Dataset entries:
☆ ☆ ☆ ☆ ☆ ☆ ☆
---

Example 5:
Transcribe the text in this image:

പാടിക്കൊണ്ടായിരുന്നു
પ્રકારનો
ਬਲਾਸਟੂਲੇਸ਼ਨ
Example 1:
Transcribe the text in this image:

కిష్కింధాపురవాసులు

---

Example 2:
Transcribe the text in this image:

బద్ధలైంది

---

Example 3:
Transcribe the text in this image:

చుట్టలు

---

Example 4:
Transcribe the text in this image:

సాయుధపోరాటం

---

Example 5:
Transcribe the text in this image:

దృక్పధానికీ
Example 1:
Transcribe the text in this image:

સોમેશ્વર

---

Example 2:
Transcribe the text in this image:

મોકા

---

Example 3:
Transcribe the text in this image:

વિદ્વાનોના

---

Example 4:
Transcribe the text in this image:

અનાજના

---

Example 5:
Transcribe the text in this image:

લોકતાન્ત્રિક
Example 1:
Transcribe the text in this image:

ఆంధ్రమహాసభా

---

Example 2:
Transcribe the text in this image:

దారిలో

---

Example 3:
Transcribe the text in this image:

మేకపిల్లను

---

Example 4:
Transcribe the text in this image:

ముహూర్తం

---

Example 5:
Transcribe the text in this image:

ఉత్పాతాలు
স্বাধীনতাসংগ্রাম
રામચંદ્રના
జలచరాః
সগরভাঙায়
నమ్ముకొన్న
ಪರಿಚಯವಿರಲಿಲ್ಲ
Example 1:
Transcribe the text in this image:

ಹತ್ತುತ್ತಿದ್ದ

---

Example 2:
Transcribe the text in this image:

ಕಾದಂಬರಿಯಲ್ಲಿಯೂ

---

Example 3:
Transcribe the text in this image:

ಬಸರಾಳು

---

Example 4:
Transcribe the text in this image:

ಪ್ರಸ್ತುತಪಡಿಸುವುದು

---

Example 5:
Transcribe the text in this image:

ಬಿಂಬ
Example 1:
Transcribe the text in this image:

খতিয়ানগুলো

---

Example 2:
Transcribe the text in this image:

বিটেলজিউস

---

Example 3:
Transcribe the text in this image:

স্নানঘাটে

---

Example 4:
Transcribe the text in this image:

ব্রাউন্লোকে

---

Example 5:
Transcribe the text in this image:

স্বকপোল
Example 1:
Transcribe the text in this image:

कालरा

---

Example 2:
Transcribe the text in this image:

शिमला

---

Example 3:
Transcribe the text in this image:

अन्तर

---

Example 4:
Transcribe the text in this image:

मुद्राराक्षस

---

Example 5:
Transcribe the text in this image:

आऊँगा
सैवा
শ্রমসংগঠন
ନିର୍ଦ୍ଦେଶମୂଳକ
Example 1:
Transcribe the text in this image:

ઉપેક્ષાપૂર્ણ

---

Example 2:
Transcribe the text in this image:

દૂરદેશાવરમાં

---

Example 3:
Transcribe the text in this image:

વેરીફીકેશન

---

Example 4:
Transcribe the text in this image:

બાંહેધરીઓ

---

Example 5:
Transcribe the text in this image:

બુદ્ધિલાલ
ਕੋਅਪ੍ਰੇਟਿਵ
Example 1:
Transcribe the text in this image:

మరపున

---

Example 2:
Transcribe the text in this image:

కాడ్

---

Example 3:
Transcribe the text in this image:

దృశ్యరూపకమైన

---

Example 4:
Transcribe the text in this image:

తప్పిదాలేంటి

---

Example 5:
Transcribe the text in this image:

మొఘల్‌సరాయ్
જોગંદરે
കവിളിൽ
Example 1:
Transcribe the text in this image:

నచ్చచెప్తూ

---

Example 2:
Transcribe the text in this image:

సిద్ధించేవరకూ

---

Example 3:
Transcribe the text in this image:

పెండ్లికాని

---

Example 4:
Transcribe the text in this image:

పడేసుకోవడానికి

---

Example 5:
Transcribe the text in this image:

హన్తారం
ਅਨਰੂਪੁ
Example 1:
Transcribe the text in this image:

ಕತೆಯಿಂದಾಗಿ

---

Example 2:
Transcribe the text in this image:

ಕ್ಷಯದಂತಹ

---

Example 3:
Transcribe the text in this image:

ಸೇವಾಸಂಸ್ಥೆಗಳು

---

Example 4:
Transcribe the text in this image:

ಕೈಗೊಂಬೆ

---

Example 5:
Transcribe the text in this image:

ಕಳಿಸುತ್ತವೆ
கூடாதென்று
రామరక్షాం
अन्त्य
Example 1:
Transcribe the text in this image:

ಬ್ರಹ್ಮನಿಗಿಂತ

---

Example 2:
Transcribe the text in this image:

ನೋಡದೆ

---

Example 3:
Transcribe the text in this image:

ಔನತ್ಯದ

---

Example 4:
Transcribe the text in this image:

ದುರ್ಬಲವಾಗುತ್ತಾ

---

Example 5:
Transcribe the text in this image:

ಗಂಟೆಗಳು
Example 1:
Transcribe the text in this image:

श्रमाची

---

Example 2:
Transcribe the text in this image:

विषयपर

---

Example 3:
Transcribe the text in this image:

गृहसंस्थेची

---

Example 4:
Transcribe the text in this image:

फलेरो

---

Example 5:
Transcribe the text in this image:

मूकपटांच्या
☆ ☆ ☆ ☆ ☆ ☆ ☆
Exercise description: Write the entries out a second time. Match them exactly.

Exercise answer:
---

Example 5:
Transcribe the text in this image:

പാടിക്കൊണ്ടായിരുന്നു
પ્રકારનો
ਬਲਾਸਟੂਲੇਸ਼ਨ
Example 1:
Transcribe the text in this image:

కిష్కింధాపురవాసులు

---

Example 2:
Transcribe the text in this image:

బద్ధలైంది

---

Example 3:
Transcribe the text in this image:

చుట్టలు

---

Example 4:
Transcribe the text in this image:

సాయుధపోరాటం

---

Example 5:
Transcribe the text in this image:

దృక్పధానికీ
Example 1:
Transcribe the text in this image:

સોમેશ્વર

---

Example 2:
Transcribe the text in this image:

મોકા

---

Example 3:
Transcribe the text in this image:

વિદ્વાનોના

---

Example 4:
Transcribe the text in this image:

અનાજના

---

Example 5:
Transcribe the text in this image:

લોકતાન્ત્રિક
Example 1:
Transcribe the text in this image:

ఆంధ్రమహాసభా

---

Example 2:
Transcribe the text in this image:

దారిలో

---

Example 3:
Transcribe the text in this image:

మేకపిల్లను

---

Example 4:
Transcribe the text in this image:

ముహూర్తం

---

Example 5:
Transcribe the text in this image:

ఉత్పాతాలు
স্বাধীনতাসংগ্রাম
રામચંદ્રના
జలచరాః
সগরভাঙায়
నమ్ముకొన్న
ಪರಿಚಯವಿರಲಿಲ್ಲ
Example 1:
Transcribe the text in this image:

ಹತ್ತುತ್ತಿದ್ದ

---

Example 2:
Transcribe the text in this image:

ಕಾದಂಬರಿಯಲ್ಲಿಯೂ

---

Example 3:
Transcribe the text in this image:

ಬಸರಾಳು

---

Example 4:
Transcribe the text in this image:

ಪ್ರಸ್ತುತಪಡಿಸುವುದು

---

Example 5:
Transcribe the text in this image:

ಬಿಂಬ
Example 1:
Transcribe the text in this image:

খতিয়ানগুলো

---

Example 2:
Transcribe the text in this image:

বিটেলজিউস

---

Example 3:
Transcribe the text in this image:

স্নানঘাটে

---

Example 4:
Transcribe the text in this image:

ব্রাউন্লোকে

---

Example 5:
Transcribe the text in this image:

স্বকপোল
Example 1:
Transcribe the text in this image:

कालरा

---

Example 2:
Transcribe the text in this image:

शिमला

---

Example 3:
Transcribe the text in this image:

अन्तर

---

Example 4:
Transcribe the text in this image:

मुद्राराक्षस

---

Example 5:
Transcribe the text in this image:

आऊँगा
सैवा
শ্রমসংগঠন
ନିର୍ଦ୍ଦେଶମୂଳକ
Example 1:
Transcribe the text in this image:

ઉપેક્ષાપૂર્ણ

---

Example 2:
Transcribe the text in this image:

દૂરદેશાવરમાં

---

Example 3:
Transcribe the text in this image:

વેરીફીકેશન

---

Example 4:
Transcribe the text in this image:

બાંહેધરીઓ

---

Example 5:
Transcribe the text in this image:

બુદ્ધિલાલ
ਕੋਅਪ੍ਰੇਟਿਵ
Example 1:
Transcribe the text in this image:

మరపున

---

Example 2:
Transcribe the text in this image:

కాడ్

---

Example 3:
Transcribe the text in this image:

దృశ్యరూపకమైన

---

Example 4:
Transcribe the text in this image:

తప్పిదాలేంటి

---

Example 5:
Transcribe the text in this image:

మొఘల్‌సరాయ్
જોગંદરે
കവിളിൽ
Example 1:
Transcribe the text in this image:

నచ్చచెప్తూ

---

Example 2:
Transcribe the text in this image:

సిద్ధించేవరకూ

---

Example 3:
Transcribe the text in this image:

పెండ్లికాని

---

Example 4:
Transcribe the text in this image:

పడేసుకోవడానికి

---

Example 5:
Transcribe the text in this image:

హన్తారం
ਅਨਰੂਪੁ
Example 1:
Transcribe the text in this image:

ಕತೆಯಿಂದಾಗಿ

---

Example 2:
Transcribe the text in this image:

ಕ್ಷಯದಂತಹ

---

Example 3:
Transcribe the text in this image:

ಸೇವಾಸಂಸ್ಥೆಗಳು

---

Example 4:
Transcribe the text in this image:

ಕೈಗೊಂಬೆ

---

Example 5:
Transcribe the text in this image:

ಕಳಿಸುತ್ತವೆ
கூடாதென்று
రామరక్షాం
अन्त्य
Example 1:
Transcribe the text in this image:

ಬ್ರಹ್ಮನಿಗಿಂತ

---

Example 2:
Transcribe the text in this image:

ನೋಡದೆ

---

Example 3:
Transcribe the text in this image:

ಔನತ್ಯದ

---

Example 4:
Transcribe the text in this image:

ದುರ್ಬಲವಾಗುತ್ತಾ

---

Example 5:
Transcribe the text in this image:

ಗಂಟೆಗಳು
Example 1:
Transcribe the text in this image:

श्रमाची

---

Example 2:
Transcribe the text in this image:

विषयपर

---

Example 3:
Transcribe the text in this image:

गृहसंस्थेची

---

Example 4:
Transcribe the text in this image:

फलेरो

---

Example 5:
Transcribe the text in this image:

मूकपटांच्या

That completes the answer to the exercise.